**WHAT IS BEING ASKED**
Write out the data that follows exactly, keeping every picture out.

(Stored items from a collection)
+++
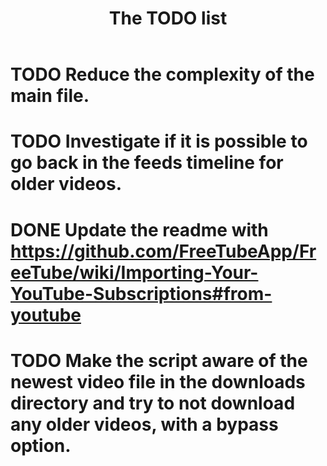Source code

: #+TITLE:The TODO list
* TODO Reduce the complexity of the main file.
* TODO Investigate if it is possible to go back in the feeds timeline for older videos.
* DONE Update the readme with https://github.com/FreeTubeApp/FreeTube/wiki/Importing-Your-YouTube-Subscriptions#from-youtube
* TODO Make the script aware of the newest video file in the downloads directory and try to not download any older videos, with a bypass option.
+++
**FINAL ANSWER**
Source code

: #+TITLE:The TODO list
* TODO Reduce the complexity of the main file.
* TODO Investigate if it is possible to go back in the feeds timeline for older videos.
* DONE Update the readme with https://github.com/FreeTubeApp/FreeTube/wiki/Importing-Your-YouTube-Subscriptions#from-youtube
* TODO Make the script aware of the newest video file in the downloads directory and try to not download any older videos, with a bypass option.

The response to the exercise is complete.